Whether it’s a straightforward, but tight win for former U.S. vice president Joe Biden or a protracted, messy contested election, the outcome of the presidential race is expected to have widespread impact on the U.S. media industry and the advertising that funds it — from near-term consumer sentiment to longer-term regulatory and trade policies. 

But, as with everything around this presidential election, those implications will be anything but straightforward. Barring a serious upset, Republicans will retain control of the U.S. Senate. And a Biden presidency would be lucky to achieve even the more cumulative parts of his agenda.  

Biden has pledged to hike taxes on the super wealthy and corporations, using the trillions of dollars generated to bolster the country’s infrastructure and pivot to a clean-energy future, reduce incentives to manufacture or outsource overseas and reform protections that shield social media companies from liability, among other proposals. 

Areas advertisers are keeping a watchful eye on are as follows: Both parties are showing growing interest in using trade and tax provisions to support the U.S. national interest and reverse the outflow of U.S. jobs: a potential increase in the headline corporate tax rate or to international tax given both could impact how national businesses are able to compete with foreign ones. 

If smart planning before the election meant assessing impact in areas where candidates were the furthest apart, PwC’s technology media and telecommunications corporate strategy leader Dan Hays said companies might now look to areas where bipartisan consensus has been building — as this is where policy could be more likely to take flight, depending on the outcome.

One area that isn’t up for debate is big tech. Those companies are still in trouble regardless of whether it’s Biden or Republicans in the Senate. 

Biden may have remained relatively quiet on tech compared to President Trump, but it’s unlikely his administration would have the same cozy relationship it had during Barack Obama’s tenure. There’s a desire on both sides of the Senate to rein in big tech. And while Biden has said breaking up those businesses is a step too far, he has backed calls for tighter restrictions on how they operate, especially when it comes to content moderation. 

Take Section 230 of the Communications Decency Act. It gives ‘interactive computer services” like Facebook and YouTube the ability to moderate content on their platforms that is violent, hateful or otherwise objectionable without those businesses illegally infringing on people’s First Amendment right to free speech. In other words it bars the likes of Facebook and Twitter from being held liable as publishers of the content posted on their platforms. Biden wants to revoke that law. 

“Advertisers are most exposed to any changes to Section 230 as a result of the presidential election,” said Hays. “Advertising has become inextricably linked to online platforms that are used to disseminate user-generated content. And yet the industry has — at large — not cracked the code of how to scale content moderation practices.”

Any tensions stoked by regulation and higher taxes could be eased somewhat by Biden’s immigration policies.

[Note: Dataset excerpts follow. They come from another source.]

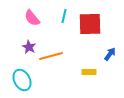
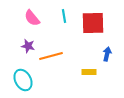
cyan line: rotated 24 degrees counterclockwise
red square: moved 3 px right, 1 px up
purple star: moved 1 px left, 1 px up; rotated 16 degrees counterclockwise
blue arrow: moved 3 px left; rotated 24 degrees counterclockwise
cyan ellipse: moved 1 px right
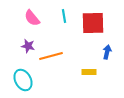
blue arrow: moved 2 px up
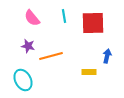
blue arrow: moved 4 px down
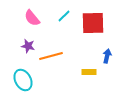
cyan line: rotated 56 degrees clockwise
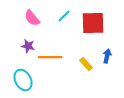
orange line: moved 1 px left, 1 px down; rotated 15 degrees clockwise
yellow rectangle: moved 3 px left, 8 px up; rotated 48 degrees clockwise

Trump restricted the use of H-1B visas, which both tech companies and ad agencies used to hire foreign workers for high-skilled positions in the U.S.. Biden, however, has vowed to reform the H-1B system and progress toward increasing the number of green cards the government issues yearly. 

On the topic of privacy, Biden has said that the U.S. should be “setting standards not unlike the Europeans are doing relative to privacy.”

It could mean a more rigorous approach to privacy that borrows from the General Data Protection Act in Europe.

Beyond policies, the presidential race has given marketers a more philosophical quandary to mull long after the result is announced.

The U.S. is facing one of the deepest divides in its history. President Trump got more votes in 2020 than he did four years ago. That’s no renunciation of all the controversial policy and platforms the president stood for. Indeed, marketers will need to be more mindful of how they appeal to a polarized customer base. In fact, it may no longer be possible to appeal to essentially everyone in the U.S.